Autor

K. O.

 

Data

5 de Setembro de 1999

 

Secção

Policiário [425]

 

Competição

Torneio “Fórmula 1”

Torneio “Detective Said”

Prova nº 2

 

Publicação

Público

 

 

APARECIMENTO INOPORTUNO

K. O.

Dedicado a Severina

Pela calada da noite, estacionaram o carro a uma distância prudente do apartamento dela. Dirigiram-se para lá – corações em sobressalto – em passadas comedidas. Quando ela abriu a porta da rua, ele olhou para todos os lados. Ninguém. Subiram pé ante pé ao 1º andar. Entraram em casa.
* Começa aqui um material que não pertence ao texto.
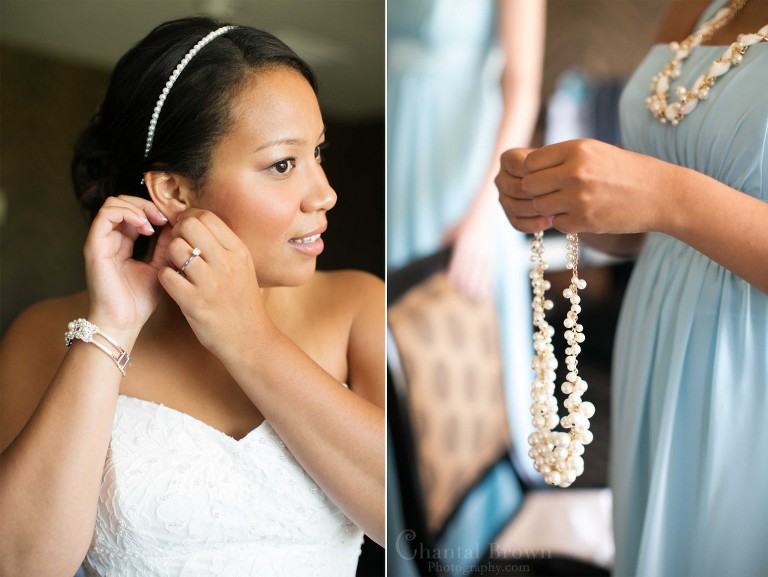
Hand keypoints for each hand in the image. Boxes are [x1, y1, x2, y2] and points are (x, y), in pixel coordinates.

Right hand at [84, 195, 170, 338]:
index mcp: (123, 244)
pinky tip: (145, 228)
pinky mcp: (94, 246)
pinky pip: (106, 215)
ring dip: (137, 207)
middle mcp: (110, 240)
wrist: (123, 323)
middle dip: (146, 204)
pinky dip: (127, 213)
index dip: (153, 210)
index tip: (172, 220)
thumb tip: (177, 226)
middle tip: (164, 217)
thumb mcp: (160, 267)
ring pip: (113, 203)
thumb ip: (166, 247)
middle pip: (122, 203)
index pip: (134, 213)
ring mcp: (100, 241)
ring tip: (154, 222)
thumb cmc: (139, 302)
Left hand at [157, 209, 267, 358]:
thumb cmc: (242, 301)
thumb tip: (196, 222)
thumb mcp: (243, 267)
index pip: (207, 216)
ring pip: (175, 248)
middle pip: (189, 226)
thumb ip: (223, 246)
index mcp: (239, 251)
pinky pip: (166, 275)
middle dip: (177, 231)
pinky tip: (174, 283)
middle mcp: (226, 263)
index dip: (189, 217)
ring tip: (177, 267)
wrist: (250, 338)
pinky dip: (165, 277)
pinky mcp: (195, 302)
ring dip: (169, 255)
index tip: (185, 229)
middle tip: (178, 245)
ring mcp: (210, 283)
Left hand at [441, 196, 495, 300]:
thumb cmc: (460, 227)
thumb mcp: (448, 233)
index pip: (459, 260)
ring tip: (473, 296)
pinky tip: (485, 291)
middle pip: (470, 267)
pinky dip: (488, 281)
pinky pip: (489, 270)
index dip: (456, 272)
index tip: (452, 283)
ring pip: (481, 270)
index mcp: (464, 242)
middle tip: (463, 294)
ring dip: (478, 284)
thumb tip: (440, 263)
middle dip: (467, 281)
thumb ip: (442, 246)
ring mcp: (484, 251)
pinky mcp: (491, 254)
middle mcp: (475, 247)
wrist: (481, 216)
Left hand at [496, 139, 667, 233]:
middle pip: (529, 186)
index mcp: (576, 149)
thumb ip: (560, 158)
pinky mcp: (584, 221)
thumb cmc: (624, 170)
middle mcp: (575, 172)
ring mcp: (578, 198)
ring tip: (567, 203)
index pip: (530, 162)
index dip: (533, 171)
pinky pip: (556, 224)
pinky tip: (582, 214)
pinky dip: (564, 222)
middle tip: (551, 193)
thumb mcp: (593, 151)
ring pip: (539, 207)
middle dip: (536, 191)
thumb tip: (524, 171)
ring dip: (548, 208)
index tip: (544, 175)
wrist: (661, 194)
Iam só buscar umas roupas indispensáveis para ela. Não podiam demorar-se. Se o marido aparecesse, o problema seria verdadeiramente grave. Ela ainda sentia no corpo os últimos golpes; as marcas das sevícias estavam bem visíveis por todo o corpo. O marido era de uma violência inultrapassável. E de uns ciúmes loucos. E quando bebia – e bebia muitas vezes, quase diariamente –, nada nem ninguém o conseguia enfrentar, muito menos conter. À menor suspeita, zurzia nela. Batia primeiro e nem perguntava depois. Tentara já separar-se, mas vira-se obrigada a regressar à casa comum devido às ameaças dele.

Com este seu novo amigo – o que a acompanhava nesta noite, em cuja casa procurara refúgio –, e era então apenas um amigo, nada além disso, houvera grossa bernarda uma vez em que os encontrara juntos num café. O marido agredira-a e agredira o outro quando este tentara intervir. Tinham ido todos parar à esquadra. Uma vergonha para o outro, que fora identificado a preceito e ficara com ficha.
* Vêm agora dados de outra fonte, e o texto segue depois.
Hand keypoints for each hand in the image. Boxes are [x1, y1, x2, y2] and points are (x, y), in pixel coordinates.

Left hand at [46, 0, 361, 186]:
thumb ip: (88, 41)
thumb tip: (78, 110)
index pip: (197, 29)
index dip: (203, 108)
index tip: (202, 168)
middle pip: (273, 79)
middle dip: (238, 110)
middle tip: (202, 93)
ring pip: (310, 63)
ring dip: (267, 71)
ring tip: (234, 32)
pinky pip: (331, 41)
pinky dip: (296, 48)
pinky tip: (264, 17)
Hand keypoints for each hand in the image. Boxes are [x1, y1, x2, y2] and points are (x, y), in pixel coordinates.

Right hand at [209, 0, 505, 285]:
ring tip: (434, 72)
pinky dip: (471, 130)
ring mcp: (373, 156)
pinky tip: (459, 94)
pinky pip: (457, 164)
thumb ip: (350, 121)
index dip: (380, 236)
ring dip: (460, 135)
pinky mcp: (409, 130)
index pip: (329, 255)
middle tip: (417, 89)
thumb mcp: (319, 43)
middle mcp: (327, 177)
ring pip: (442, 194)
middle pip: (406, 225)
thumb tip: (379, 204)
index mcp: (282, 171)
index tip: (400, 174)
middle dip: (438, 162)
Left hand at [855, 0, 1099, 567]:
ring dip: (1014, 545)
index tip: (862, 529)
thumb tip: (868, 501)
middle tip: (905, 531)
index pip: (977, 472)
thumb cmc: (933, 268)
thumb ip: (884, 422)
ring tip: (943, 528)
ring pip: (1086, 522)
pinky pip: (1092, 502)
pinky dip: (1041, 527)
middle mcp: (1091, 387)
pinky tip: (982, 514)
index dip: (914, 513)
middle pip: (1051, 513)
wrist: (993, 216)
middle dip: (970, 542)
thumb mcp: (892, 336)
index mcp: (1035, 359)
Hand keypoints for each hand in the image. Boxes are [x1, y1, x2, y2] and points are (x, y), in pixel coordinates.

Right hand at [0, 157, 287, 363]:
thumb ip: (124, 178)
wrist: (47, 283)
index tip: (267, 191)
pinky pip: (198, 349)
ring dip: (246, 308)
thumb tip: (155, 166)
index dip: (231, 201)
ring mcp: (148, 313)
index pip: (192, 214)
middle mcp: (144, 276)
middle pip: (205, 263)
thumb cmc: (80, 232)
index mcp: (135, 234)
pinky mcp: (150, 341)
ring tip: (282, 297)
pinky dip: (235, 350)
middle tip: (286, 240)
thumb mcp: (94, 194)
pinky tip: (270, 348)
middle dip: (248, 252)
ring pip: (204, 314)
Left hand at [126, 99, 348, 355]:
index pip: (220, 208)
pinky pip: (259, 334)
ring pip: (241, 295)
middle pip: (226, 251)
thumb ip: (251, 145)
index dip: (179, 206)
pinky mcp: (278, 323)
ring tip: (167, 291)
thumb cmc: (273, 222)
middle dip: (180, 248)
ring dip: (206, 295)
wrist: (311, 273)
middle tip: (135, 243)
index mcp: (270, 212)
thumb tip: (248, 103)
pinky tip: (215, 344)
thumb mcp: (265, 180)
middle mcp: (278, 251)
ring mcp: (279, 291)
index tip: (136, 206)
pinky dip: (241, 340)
Mas nem por isso deixara de a apoiar. Graças a Deus. Com estes pensamentos bailando-lhe na cabeça, ia deitando umas roupas num saco, rapidamente. Ai se o marido aparecia!
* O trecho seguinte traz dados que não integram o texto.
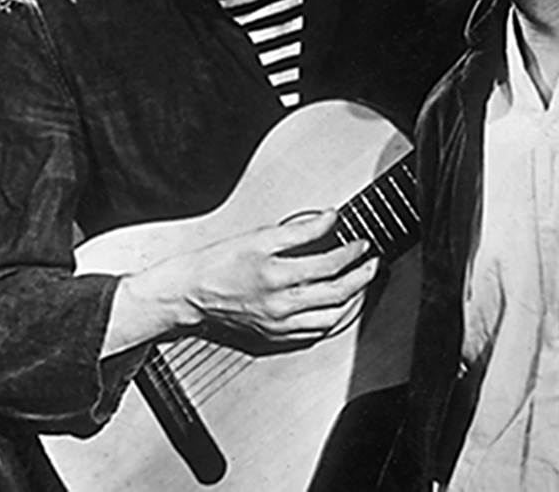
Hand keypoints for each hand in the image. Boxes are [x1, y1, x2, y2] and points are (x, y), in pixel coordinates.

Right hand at [105, 209, 378, 355]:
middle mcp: (281, 306)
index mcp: (277, 277)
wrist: (187, 296)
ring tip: (358, 286)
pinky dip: (331, 321)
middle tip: (371, 265)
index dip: (352, 253)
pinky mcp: (274, 340)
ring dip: (352, 302)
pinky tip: (334, 309)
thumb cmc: (215, 265)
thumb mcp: (257, 237)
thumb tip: (329, 219)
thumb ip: (299, 230)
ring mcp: (279, 327)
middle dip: (361, 278)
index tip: (361, 244)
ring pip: (331, 320)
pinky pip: (314, 335)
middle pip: (338, 295)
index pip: (330, 265)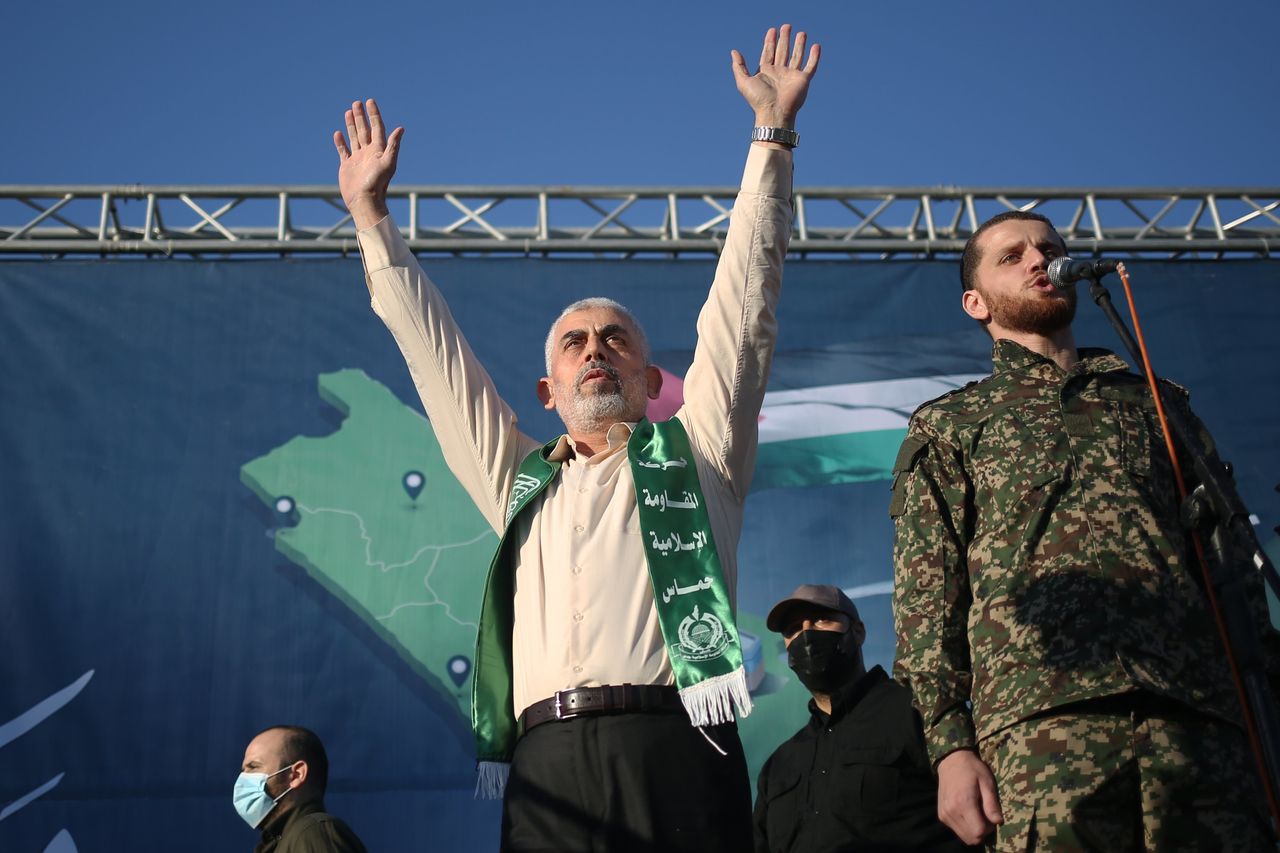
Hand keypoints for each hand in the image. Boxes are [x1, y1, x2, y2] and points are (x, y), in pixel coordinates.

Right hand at [333, 98, 403, 230]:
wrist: (365, 201)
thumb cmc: (378, 184)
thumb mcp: (388, 163)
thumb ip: (393, 145)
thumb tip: (401, 128)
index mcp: (379, 150)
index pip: (377, 128)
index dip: (374, 115)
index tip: (370, 101)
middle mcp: (369, 153)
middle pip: (365, 130)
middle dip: (361, 116)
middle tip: (357, 103)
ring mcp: (358, 159)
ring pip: (354, 137)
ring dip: (352, 125)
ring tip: (348, 111)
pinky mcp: (348, 166)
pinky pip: (344, 150)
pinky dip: (341, 142)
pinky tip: (338, 133)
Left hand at [731, 24, 819, 129]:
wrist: (774, 112)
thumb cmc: (758, 100)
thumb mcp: (743, 81)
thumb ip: (739, 66)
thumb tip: (734, 51)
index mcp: (766, 72)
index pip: (769, 52)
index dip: (770, 41)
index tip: (772, 30)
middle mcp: (779, 73)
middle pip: (783, 51)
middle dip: (784, 39)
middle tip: (786, 26)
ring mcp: (792, 76)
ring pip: (797, 56)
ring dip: (799, 45)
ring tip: (801, 33)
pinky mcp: (803, 80)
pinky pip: (810, 66)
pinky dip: (814, 57)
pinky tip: (816, 46)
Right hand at [936, 749, 1003, 845]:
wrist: (951, 762)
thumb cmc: (973, 770)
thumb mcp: (987, 783)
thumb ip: (992, 804)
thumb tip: (998, 821)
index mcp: (963, 803)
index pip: (978, 832)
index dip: (989, 828)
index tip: (991, 816)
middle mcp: (951, 811)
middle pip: (971, 838)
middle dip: (982, 831)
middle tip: (985, 815)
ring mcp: (944, 814)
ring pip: (964, 837)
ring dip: (974, 830)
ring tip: (976, 813)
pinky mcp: (941, 815)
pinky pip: (957, 830)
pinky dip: (965, 826)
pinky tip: (967, 812)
E apareceu. Bastão de basebol na mão (não que jogasse este jogo, mas como arma de agressão que sempre o acompanhava), meio toldado pelo álcool. Ao vê-los, gritou logo, enfurecido: ‘Eu bem sabia, minha cabra. Cá estás tu com o teu amante. Nada te serve de emenda. Tens de levar nova dose, a de ontem não te chegou. E esse sacana também!’

Balançou violentamente o bastão para acertar no corpo dela, mas, ébrio como estava, não acertou na rapariga e desequilibrou-se. O rapaz aproveitou a oportunidade inesperada e aplicou-lhe potente soco no queixo, o que o fez cair largando o bastão. Levantou-se, desengonçado, resmoneando ameaças. E atirou-se violentamente ao rapaz. ‘Vou-te matar!’, gritava.

O rapaz agarrou então no bastão e deu-lhe forte pancada na cabeça. O outro caiu, cabeça aberta. Teve morte imediata.

Rapaz e rapariga entreolharam-se. Aquilo não estava nos seus planos. O destino virara-se, uma vez mais, contra ela. E também contra ele. Ia ser acusado de homicídio. Talvez não premeditado, mas da cadeia ninguém o livrava. Ele há dias…

Então, a rapariga disse: ‘Vai-te embora, desaparece. Não podes ser encontrado aqui. Seria o teu fim. A mim não, não me vão condenar. Será legítima defesa. Terei todas as atenuantes, atendendo às constantes sevícias de que era alvo por parte dele. Vai, anda, encontro-me contigo na tua casa.’ E tirou-lhe o bastão das mãos.

O rapaz ainda hesitou um pouco, mas lá saiu porta fora, sem olhar para trás.

A rapariga ainda esperou uns minutos. Depois, discou o 112.

Dias depois, a rapariga é interrogada por um investigador da Judiciária. Descreve a cena do aparecimento do marido quando metia alguma roupa no saco, fala das ameaças e da tentativa de agressão. Repete a história das sevícias que há tanto tempo se prolongavam. Sem falso pudor, mostra as marcas pelo corpo todo.

O investigador é compreensivo com a situação. Humano. Mas conclui: ‘A senhora podia ter as maiores razões de queixa do morto, poderia ter todas as justificações para lhe bater com o bastão em legítima defesa. Mas não está a contar a verdade, a verdade toda. Não só não estava sozinha quando o seu marido apareceu, como foi outra pessoa que o agrediu.’

 

Nós, que conhecemos a história toda, sabemos que o investigador está coberto de razão. Mas precisamos de saber em que dados ele se baseou para emitir aquela afirmação.

Solicita-se, pois, aos decifradores que nos dêem conta do raciocínio do investigador que lhe possibilitou produzir uma tal conclusão.